What a great surprise to get my girls to listen to some garden history. Their presence really brought to life the gardens.
Dame Constance explained how the dirt to plant the gardens had been carried in buckets from Angel Island because Alcatraz was only a rock. Medicinal plants were planted here because in 1863 you had to make your own medication. When going to Chinatown to shop for supplies, Dame constance went escorted with soldiers. And when families lost half of their children in infancy, the little ones were burried in the Presidio where the US Army set aside a lot for them.

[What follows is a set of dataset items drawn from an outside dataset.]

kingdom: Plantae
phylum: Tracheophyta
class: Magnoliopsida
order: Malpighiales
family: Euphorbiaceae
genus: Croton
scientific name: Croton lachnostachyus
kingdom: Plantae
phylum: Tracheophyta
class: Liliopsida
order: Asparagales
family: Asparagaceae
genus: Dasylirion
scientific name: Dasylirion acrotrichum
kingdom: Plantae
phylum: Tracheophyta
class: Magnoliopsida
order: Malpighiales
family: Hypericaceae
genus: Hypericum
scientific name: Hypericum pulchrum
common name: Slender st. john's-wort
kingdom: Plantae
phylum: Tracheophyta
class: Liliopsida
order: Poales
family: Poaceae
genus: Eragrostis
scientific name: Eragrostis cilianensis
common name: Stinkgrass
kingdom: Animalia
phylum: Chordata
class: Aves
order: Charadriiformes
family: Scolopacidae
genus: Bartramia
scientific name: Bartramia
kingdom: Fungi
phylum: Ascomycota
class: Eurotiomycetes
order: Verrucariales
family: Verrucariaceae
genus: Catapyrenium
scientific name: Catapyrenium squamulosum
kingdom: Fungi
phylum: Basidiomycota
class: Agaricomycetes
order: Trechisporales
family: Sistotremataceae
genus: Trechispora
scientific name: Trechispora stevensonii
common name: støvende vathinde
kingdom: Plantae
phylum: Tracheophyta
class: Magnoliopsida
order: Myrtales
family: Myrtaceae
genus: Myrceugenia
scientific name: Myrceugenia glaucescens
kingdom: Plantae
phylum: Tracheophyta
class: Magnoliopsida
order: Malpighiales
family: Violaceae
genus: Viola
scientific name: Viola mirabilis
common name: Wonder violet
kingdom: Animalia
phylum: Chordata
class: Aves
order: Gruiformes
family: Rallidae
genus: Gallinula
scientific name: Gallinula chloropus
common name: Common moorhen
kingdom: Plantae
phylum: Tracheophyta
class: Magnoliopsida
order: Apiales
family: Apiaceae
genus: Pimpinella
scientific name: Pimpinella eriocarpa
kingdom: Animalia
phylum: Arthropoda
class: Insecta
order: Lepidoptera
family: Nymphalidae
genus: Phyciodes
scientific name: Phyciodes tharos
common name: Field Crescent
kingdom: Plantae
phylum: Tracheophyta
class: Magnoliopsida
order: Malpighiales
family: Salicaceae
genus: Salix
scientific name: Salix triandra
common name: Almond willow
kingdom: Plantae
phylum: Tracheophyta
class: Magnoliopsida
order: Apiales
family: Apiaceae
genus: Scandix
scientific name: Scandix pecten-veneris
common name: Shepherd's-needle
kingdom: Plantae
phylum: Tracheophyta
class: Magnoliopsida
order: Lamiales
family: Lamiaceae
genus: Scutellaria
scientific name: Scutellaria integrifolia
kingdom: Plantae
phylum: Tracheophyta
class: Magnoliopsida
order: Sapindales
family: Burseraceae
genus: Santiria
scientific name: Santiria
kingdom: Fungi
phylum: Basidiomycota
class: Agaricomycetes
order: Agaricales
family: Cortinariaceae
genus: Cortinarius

At the end of their presentation, my 6-year-old couldn’t resist asking “Do you still live on the island?” To which Dame Constance replied with a smile that “Why yes my dear, and I’m 181 years old.” My daughter turned to me, puzzled “Mom, do you think it’s true?” Ah, the age of innocence.
Moving to the next garden, we marveled at beds of flowers that are meticulously cared for by volunteer gardeners. When looking at the before and after photos, we were all impressed by the amazing work that had been done to restore the gardens. We moved out of the Officers’ Row gardens and made our way to the base of the lighthouse where the ramp goes down to the western side of the island.
While the eastern side was lush with blooming flowers and looked somewhat sheltered from the wind, the western side showed a different face of the island. Exposed to the strong winds coming from the Golden Gate, this side was made for succulents and other drought-tolerant plants. Of course, there were a few fruit trees too.
At the end of the ramp, past a heavy metal gate, we entered the realm of the prisoners gardens. The tool shed used by inmate Elliott Michener stands proud above the garden beds, probably still used for the same purpose. Below the rec yard of the penitentiary, a long staircase led to the gardens and the island’s “industries.” Prisoners on good behavior were allowed to go work the garden or at the laundry.
If your kids haven’t read “Al Capone Does my Shirts” by Gennifer Choldenko, it’s the story of a 12-year old boy named Moose whose dad works on the island as a guard. Moose goes to school in San Francisco and with a girl, they set up a small business where they take the kids’ shirts at school and return them laundered on Alcatraz, claiming Al Capone himself laundered them himself. Great read to prepare for this trip.
At the end of the garden tour, we still had an hour to kill before the ferry departed for Angel Island – our next stop. We toured the prison, took silly photos in the open cells, read the breakfast menu in the dining room, opened a book in the prisoners library (it’s empty now, but we had a book with us) and wondered which block was the most comfortable in terms of lodging. Not that inmates had a choice, but the penitentiary includes furnished cells with clothing and every day items that definitely give you a sense of what it’s like to live in a rat hole.
As we boarded the ferry for Angel Island, our stomach grumbled. There is no food or drink on Alcatraz Island – too bad really. That’s how we ended partaking in the lovely junk food offered by Alcatraz Cruises onboard. Just look at this picture. Honestly. Your yearly dose of sodium in 5 minutes flat. I guess that’s a small price to pay to escape from Alcatraz.